I am never quite sure what label to use in describing myself these days, but something I would never claim to be is a zoologist. Still, I did take some of those courses, and one of my aims when I first went to draw in the museum was to re-acquaint myself with skulls. Drawing is a great way of observing, and looking around the collection, I quickly fell in love with the bear specimens. Even among one species, however, (in this case Ursus americanus, the black bear) the variety is astounding, so the question became, which one?
In the end, I decided to make that variety part of the project, so I drew three: a cub and two larger animals, all of them males.
The show features 84 pieces in a variety of styles and media, all 165 square inches or less in size. It can be viewed at the Federation Gallery at 1241 Cartwright Street on Granville Island from August 22 to September 3. If you find yourself in Vancouver, go check it out.
If you can’t make it, you can also view the show here.

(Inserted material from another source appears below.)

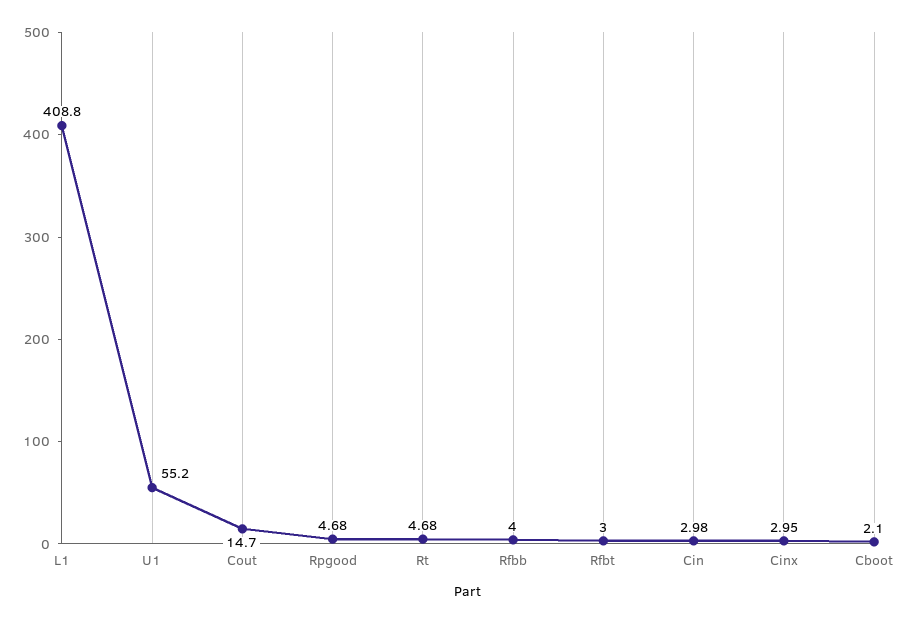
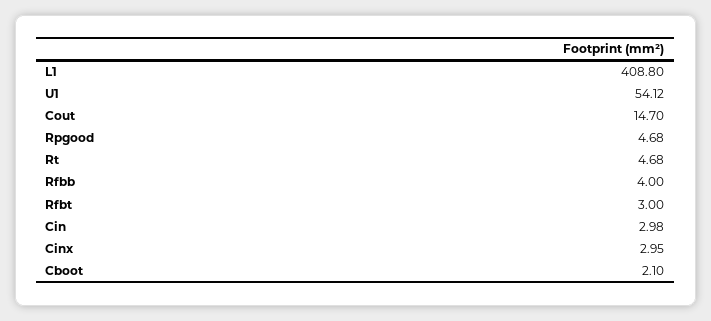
U1: 55.2 -> 54.12

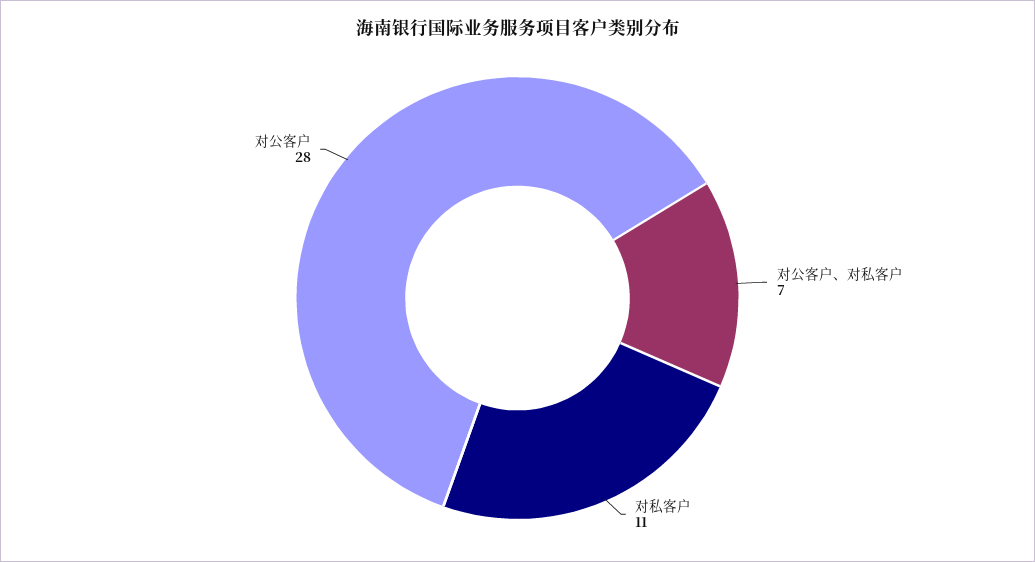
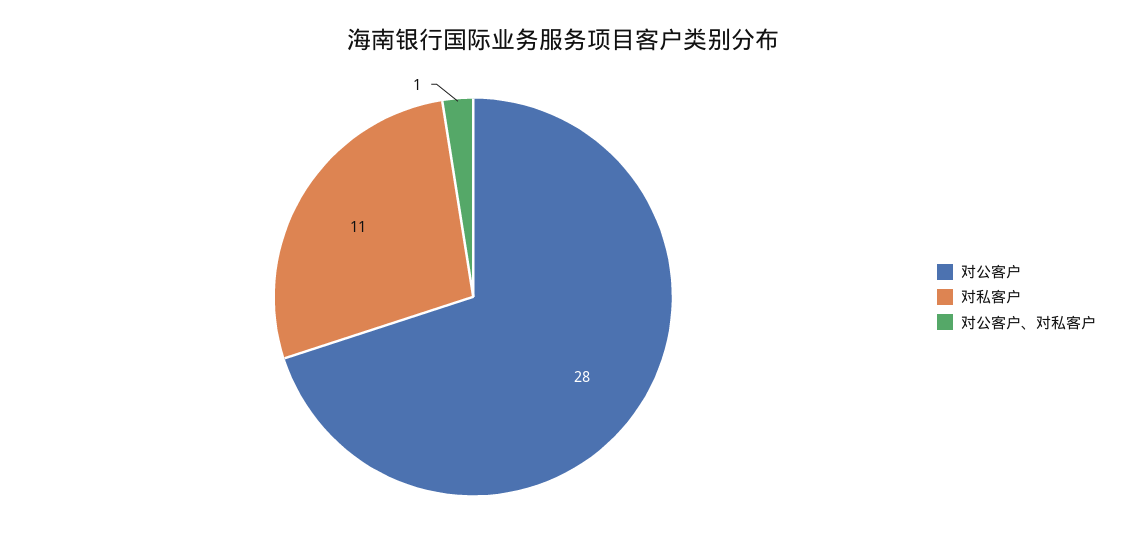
对公客户、对私客户: 7 -> 1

I was looking for something interesting that would work in a relatively small format. Then I remembered the bighorn skulls I had come across at the museum. I had not been sure about drawing one, but looking at them again, I decided to give it a try. Visually, those horns are extremely interesting, and biologically, they are an impressive adaptation. Have you ever tried walking around with ten percent or so of your body weight strapped to your head? I can’t say I have, but I am fairly sure my neck would object – and that’s before I tried to head-butt other people
[Children, do not try this at home. This skull is built for head butting. Yours is not.]